Odp: Strażnica styczeń 2016 a pomazańcy
« Odpowiedź #28 dnia: 29 Luty, 2016, 09:01 »
Rzadko zdarza się by ktoś zapamiętywał  informacje zawarte w poszczególnych artykułach .Dlatego i to spłynie jak po kaczce.Wzrastająca liczba spożywających jest dla CK poważnym problemem.Biorąc pod uwagę ilość chrześcijan z pierwszego wieku plus jednostki do początku dwudziestego ,do tego dodać dziesiątki tysięcy pierwszych trzydziestu paru lat dwudziestego wieku to limit już by się wyczerpał .Okazuje się , że 80 lat później jest ich jeszcze ponad 10% i rośnie.


Offline gerontas

Odp: Strażnica styczeń 2016 a pomazańcy
« Odpowiedź #29 dnia: 29 Luty, 2016, 13:17 »
Podejrzewam, że efekt może być odwrotny od zamierzonego celu. w Strażnicy:

już pisali o zaburzeniach i wcale to nie zadziałało na spożywających.
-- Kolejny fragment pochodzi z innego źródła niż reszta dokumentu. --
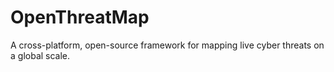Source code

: # OpenThreatMap
A cross-platform, open-source framework for mapping live cyber threats on a global scale.
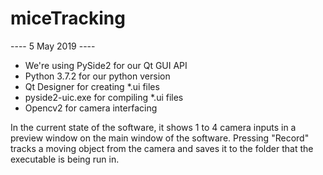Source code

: # miceTracking

----  5 May 2019  ----

 - We're using PySide2 for our Qt GUI API
 - Python 3.7.2 for our python version
 - Qt Designer for creating *.ui files
 - pyside2-uic.exe for compiling *.ui files
 - Opencv2 for camera interfacing
 
 In the current state of the software, it shows 1 to 4 camera inputs in a preview window on the main window of the software.
 Pressing "Record" tracks a moving object from the camera and saves it to the folder that the executable is
 being run in.
 
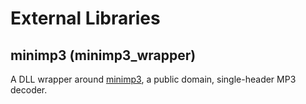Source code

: # External Libraries
## minimp3 (minimp3_wrapper)
A DLL wrapper around [minimp3](https://github.com/lieff/minimp3), a public domain, single-header MP3 decoder.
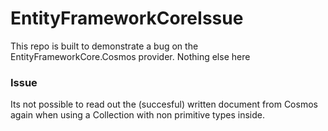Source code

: # EntityFrameworkCoreIssue

This repo is built to demonstrate a bug on the EntityFrameworkCore.Cosmos provider. Nothing else here

### Issue  
Its not possible to read out the (succesful) written document from Cosmos again when using a Collection with non primitive types inside.
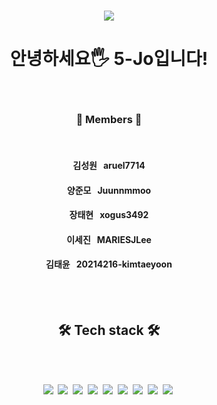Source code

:<h1 align="center"> <img src="https://capsule-render.vercel.app/api?type=waving&color=C4DEFF&height=300&section=header&text=Welcome!&fontSize=90" /> </h1>

<h1 align="center"> 안녕하세요🖐  5-Jo입니다! </h1>
<br/>
<h3 align="center">🙈  Members  🙉</h3>
<br/>
<h4 align="center"> 김성원 &nbsp aruel7714</h4>
<h4 align="center"> 양준모 &nbsp Juunnmmoo</h4>
<h4 align="center"> 장태현 &nbsp xogus3492</h4>
<h4 align="center"> 이세진 &nbsp MARIESJLee</h4>
<h4 align="center"> 김태윤 &nbsp 20214216-kimtaeyoon</h4>
<br/>
<br/>
<h2 align="center">🛠 Tech stack 🛠️</h2>
<br/>
<br/>
<p align="center">
<img src="https://img.shields.io/badge/C-A8B9CC?style=flat-square&logo=C&logoColor=white"/></a>&nbsp
<img src="https://img.shields.io/badge/Java-007396?style=flat-square&logo=Java&logoColor=white"/></a>&nbsp
<img src="https://img.shields.io/badge/JavaScript-F7DF1E?style=flat-square&logo=JavaScript&logoColor=white"/></a>&nbsp
<img src="https://img.shields.io/badge/C++-00599C?style=flat-square&logo=C%2B%2B&logoColor=white"/></a>&nbsp
<img src="https://img.shields.io/badge/HTML-E34F26?style=flat-square&logo=HTML5&logoColor=white"/></a>&nbsp
<img src="https://img.shields.io/badge/CSS-1572B6?style=flat-square&logo=CSS3&logoColor=white"/></a>&nbsp
<img src="https://img.shields.io/badge/Python-3776AB?style=flat-square&logo=Python&logoColor=white"/></a>&nbsp
<img src="https://img.shields.io/badge/React-61DAFB?style=flat-square&logo=React&logoColor=white"/></a>&nbsp
<img src="https://img.shields.io/badge/Spring-6DB33F?style=flat-square&logo=Spring&logoColor=white"/></a>&nbsp
</p>
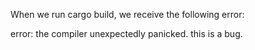 When we run cargo build, we receive the following error:

error: the compiler unexpectedly panicked. this is a bug.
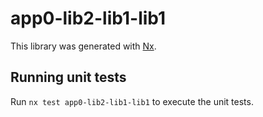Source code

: # app0-lib2-lib1-lib1

This library was generated with [Nx](https://nx.dev).

## Running unit tests

Run `nx test app0-lib2-lib1-lib1` to execute the unit tests.
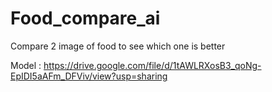 # Food_compare_ai
Compare 2 image of food to see which one is better

Model : https://drive.google.com/file/d/1tAWLRXosB3_qoNg-EpIDI5aAFm_DFViv/view?usp=sharing

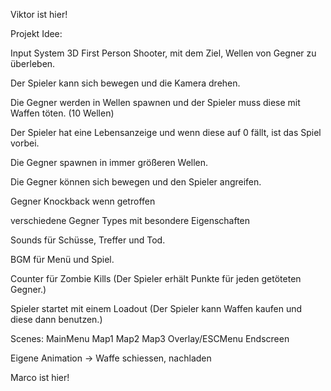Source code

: ﻿Viktor ist hier!


Projekt Idee:


Input System
3D First Person Shooter, mit dem Ziel, Wellen von Gegner zu überleben.

Der Spieler kann sich bewegen und die Kamera drehen.


Die Gegner werden in Wellen spawnen und der Spieler muss diese mit Waffen töten. (10 Wellen)

Der Spieler hat eine Lebensanzeige und wenn diese auf 0 fällt, ist das Spiel vorbei.

Die Gegner spawnen in immer größeren Wellen.


Die Gegner können sich bewegen und den Spieler angreifen.

Gegner Knockback wenn getroffen

verschiedene Gegner Types mit besondere Eigenschaften

Sounds für Schüsse, Treffer und Tod.

BGM für Menü und Spiel.

Counter für Zombie Kills (Der Spieler erhält Punkte für jeden getöteten Gegner.)

Spieler startet mit einem Loadout (Der Spieler kann Waffen kaufen und diese dann benutzen.)


Scenes:
MainMenu
Map1
Map2
Map3
Overlay/ESCMenu
Endscreen

Eigene Animation -> Waffe schiessen, nachladen


Marco ist hier!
Liczba co roku wzrasta.

Zgadzam się z Tobą.
Jeśli ktoś myślący czyta taki artykuł, który zasadniczo jest napisany w negatywnym tonie w stosunku do tak wspaniałej nadziei, to zaczyna się zastanawiać, że coś tu nie gra.  Takie artykuły dają wielu osobom pretekst lub bodziec do działania. Gdy drąży temat bardziej to zaczyna się przebudzać. Organizacja zaczyna sama siebie zjadać.
Wyciągam taki wniosek, że pomazańcy są przekleństwem dla organizacji, najchętniej to by się ich pozbyli bo teoria, którą sobie wymyślili nie idzie po ich myśli. Na razie twierdzą, że spora grupa spożywających to generalnie oszuści i oszołomy. Nie wiem czy daleko zajadą na takiej retoryce.